The article discusses “fragmentation” of data in tables, which happens in a way similar to how it happens in filesystems.

InnoDB stores data by default in tablespaces, which by default are a file per table. These files are subject to the fragmentation and growth rules of your filesystem, but if you are smart, you are running MySQL on Linux on the XFS. In that case, filesystem fragmentation (and unexplained commit latency variance) are not an issue, because XFS takes care of handling this properly, and only database-internal fragmentation remains.

Primary keys, data order and working set size

Data inside an InnoDB tablespace is placed in primary key order, and that used to matter a lot, because rows with closer primary keys used to be stored closer together on disk. Up to the point where rows with adjacent primary keys had a good chance of being on the same page.

In the past, it mattered more than today, because even if data was not stored on the same page, pages that were physically stored closely together (on the same HDD track or cylinder) could be loaded faster. That was the case, since “near” disk seeks were executed faster by an HDD than “far” disk seeks across the entire surface of a hard disk.

With flash, seek times are largely irrelevant: In fact, the internal Flash Translation Layer of flash storage will put data anywhere it sees fit, and then issue you a Logical Block Address (LBA) that has no bearing whatsoever on the actual physical location of the page on the flash drive. It may even move the actual physical data under you behind the scenes, and still refer to it by the same LBA.

What matters a lot as a concept, though, is the Working Set Size (WSS) of your database.

The Working Set is the set of pages your database is going to reference in the next future interval

This interval may be, for example, the next 1m, 10m or 1h. That is, it makes initially limited sense to speak of the WSS as an unqualified term. You’d have to use it with an interval instead, so the WSS-1m, WSS-10m, WSS-1h and so on.

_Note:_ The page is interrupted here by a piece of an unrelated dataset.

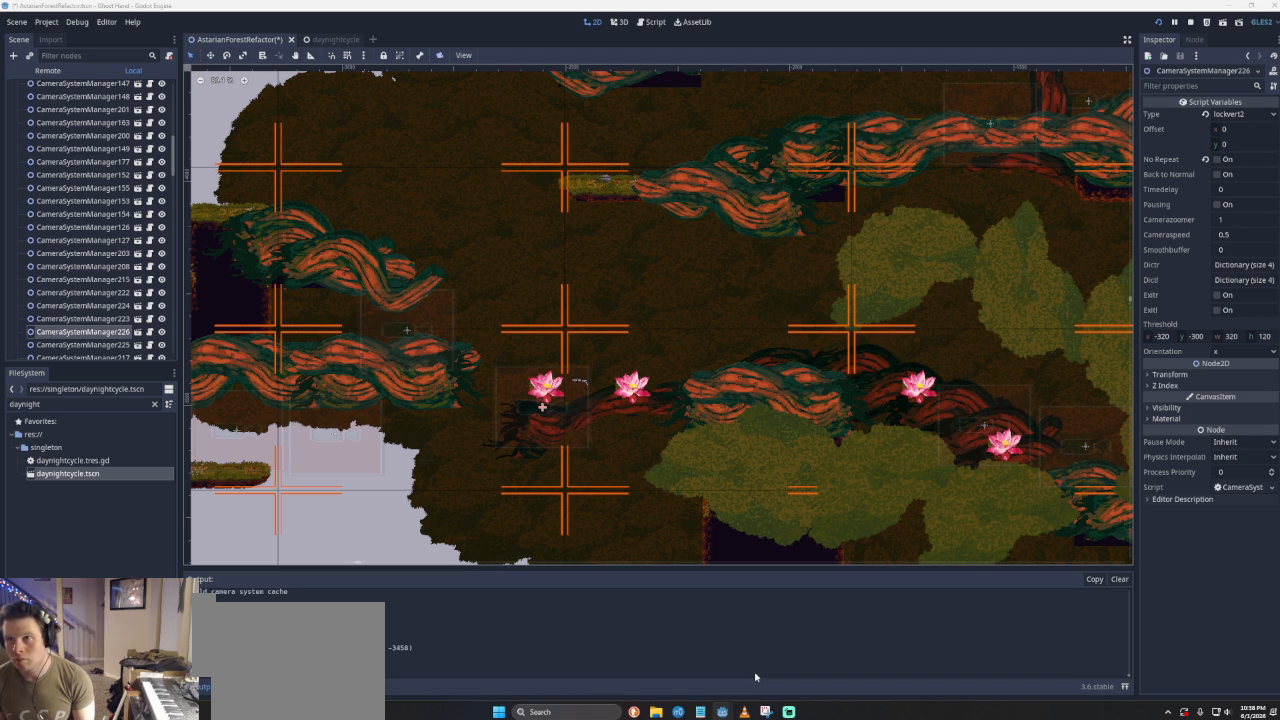
{"buttons": [], "left_stick": "center", "events": []}
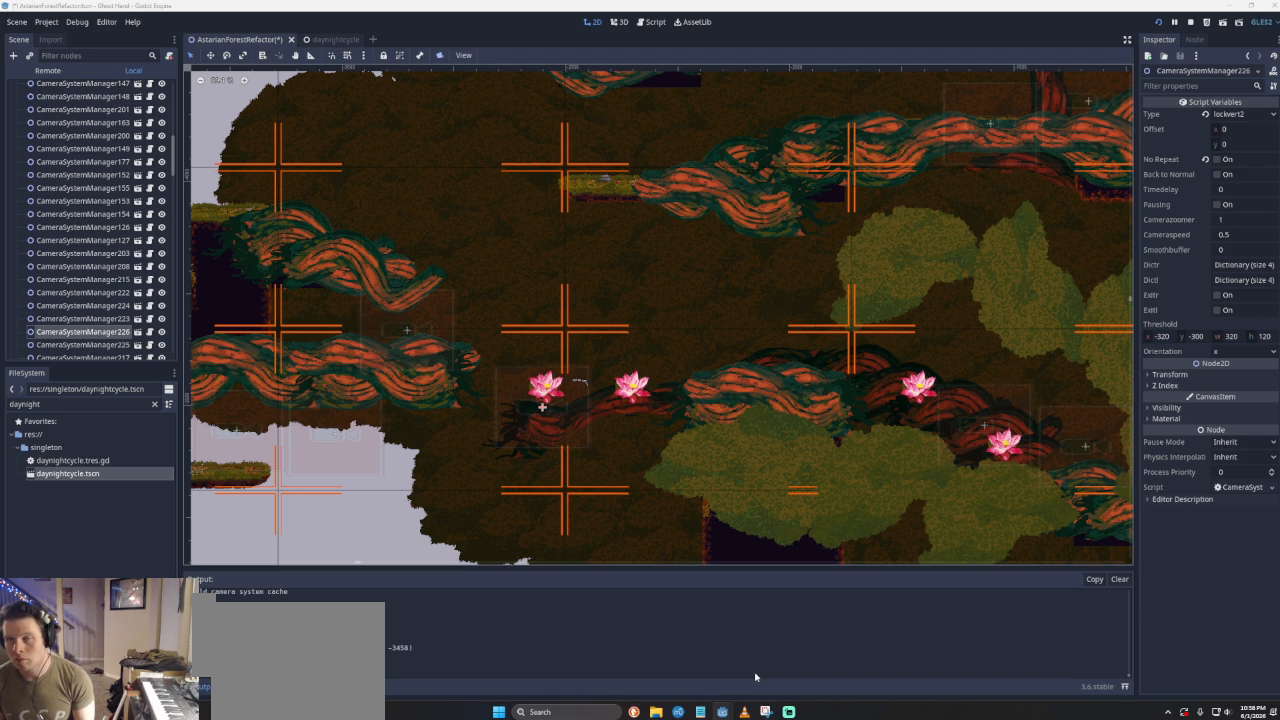
{"buttons": [], "left_stick": "center", "events": []}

If you could predict what pages will be needed in the WSS-10m, you could preload these pages and cache them. This would bring the disk reads to zero or close to zero for the coming 10 minutes.

Predicting the future is hard, though, especially if accuracy is required. What we do instead is look to the past and hope the future looks alike.

So most people would want to look at the past 10 minutes, and the recorded page numbers requested from disk as a triple of (timestamp, tablespace_id, page_number). From this, we can build a histogram for a sliding 10m window, and we would know which pages have been in demand. From the height of the histogram counter, we would even know how much.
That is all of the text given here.